Jean-Jacques Marie •
A batalha de Stalingrado foi um momento decisivo da Segunda Guerra Mundial. Foi a primeira derrota do Exército nazista, a que preparou sua derrota final. Além disso, foi o Exército Vermelho que esmagou o nazismo, enquanto os norte-americanos mediam forças com o Japão pelo controle do Pacífico e os ingleses se ocupavam prioritariamente em defender seu império colonial ameaçado. Mas esta vitória, que custou caro em vidas ao Exército Vermelho, foi obtida não graças a Stálin, mas apesar dele.
Desde 1937, Stálin fez de tudo para paralisar o Exército Vermelho. Em nome dos interesses de seu grupo de burocratas e de seu próprio poder, ele, entre 1937 e 1939, dizimou o alto comando do Exército Vermelho e o corpo de oficiais.
Em 1939, a partir da assinatura do pacto germano-soviético, Stálin proibiu a propaganda antifascista, a ponto de bloquear a difusão na Alemanha de um panfleto antifascista do Partido Comunista Alemão, reforçando assim um pouco mais o regime de Hitler.
Em 1º de dezembro de 1939, Stálin desencadeou a invasão da Finlândia por empurrar a fronteira da URSS cerca de 30 quilômetros para o norte. O Exército Vermelho, desorganizado pelos expurgos, privado de um comando experimentado, se paralisa longo tempo diante da forte linha Mannerheim (linha de defesa da Finlândia) e sofre duras perdas durante quatro meses. O Exército Vermelho perde então 126.875 homens, mortos, desaparecidos ou aprisionados, contra apenas 20 mil baixas do Exército finlandês. A URSS, revelando sua fraqueza militar, encoraja Hitler a atacar. Hitler tinha feito ataques esparsos à União Soviética algumas vezes, mas o comportamento vergonhoso do Exército Vermelho ajuda o nazista a convencer seu Estado Maior de que poderia atacar a URSS antes de pôr a Inglaterra de joelhos, em um momento em que a vitória parecia muito fácil… Eis porque, em dezembro, ele adota o plano Barbarossa de ataque à URSS.

PROBLEMAS A RESOLVER:
1. Transcreva do texto sobre a batalha de Stalingrado o trecho entre "Em 1939, a partir" e "regime de Hitler.", inclusive.
2. Segundo o texto sobre a batalha de Stalingrado, quantos homens o Exército Vermelho perdeu na invasão da Finlândia?

MATERIAL FORNECIDO:

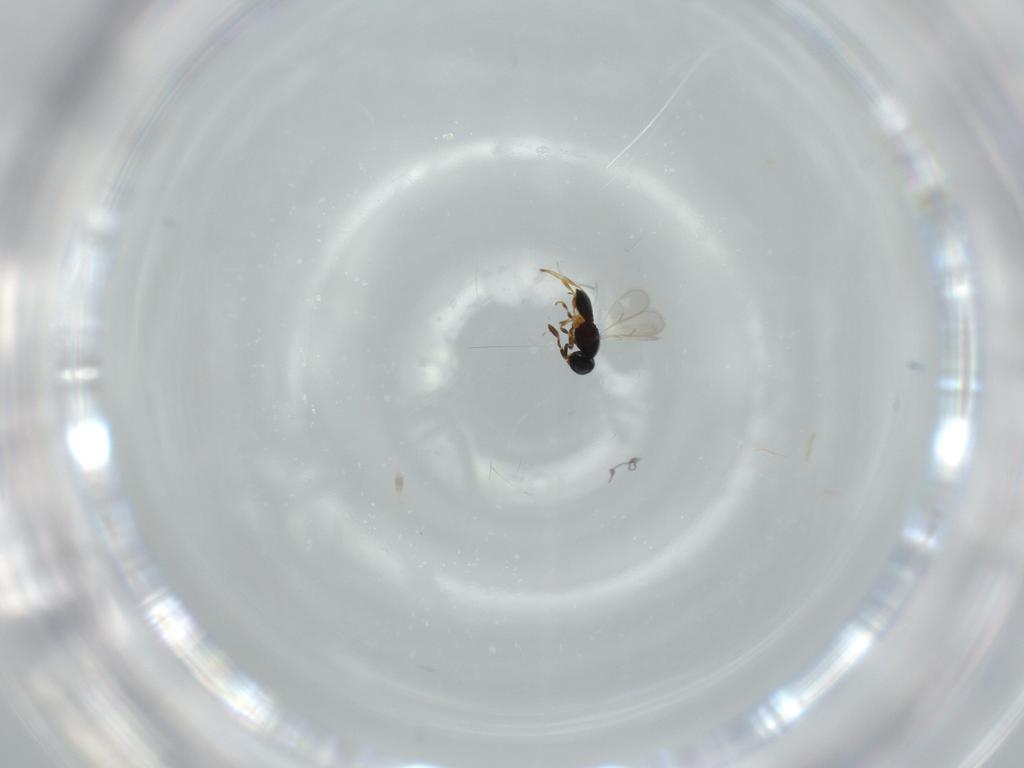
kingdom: Animalia
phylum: Arthropoda
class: Insecta
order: Hymenoptera
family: Scelionidae
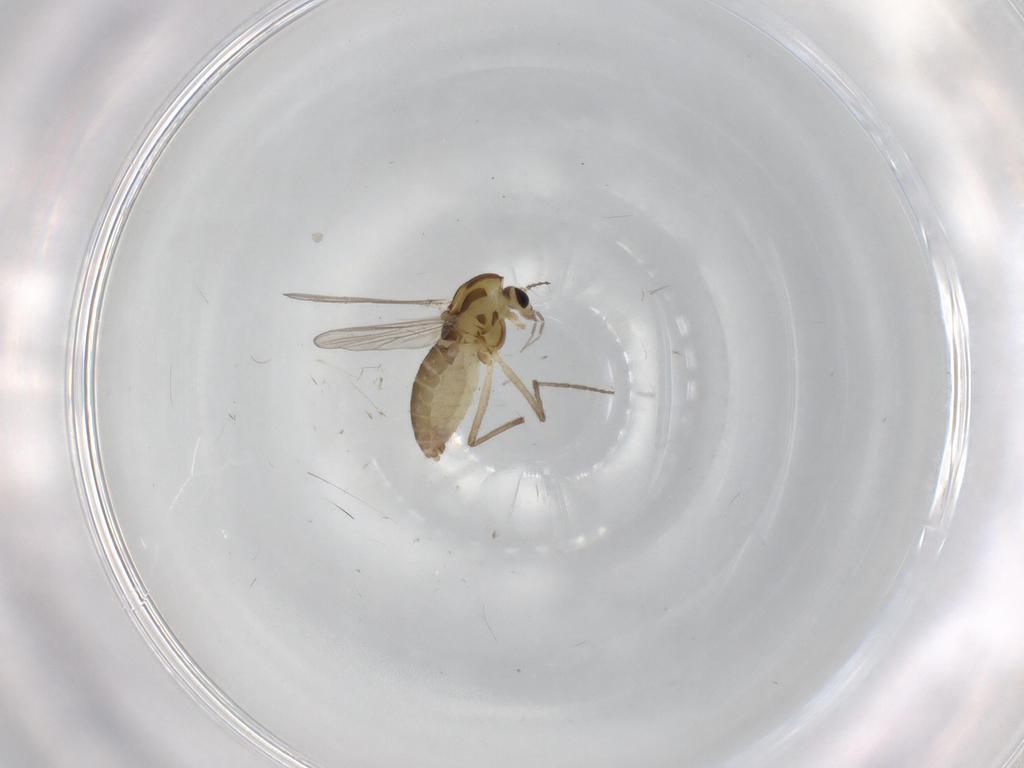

EXERCÍCIO RESOLVIDO:
1.
Em 1939, a partir da assinatura do pacto germano-soviético, Stálin proibiu a propaganda antifascista, a ponto de bloquear a difusão na Alemanha de um panfleto antifascista do Partido Comunista Alemão, reforçando assim um pouco mais o regime de Hitler.

2. 126.875 homens, entre mortos, desaparecidos e aprisionados.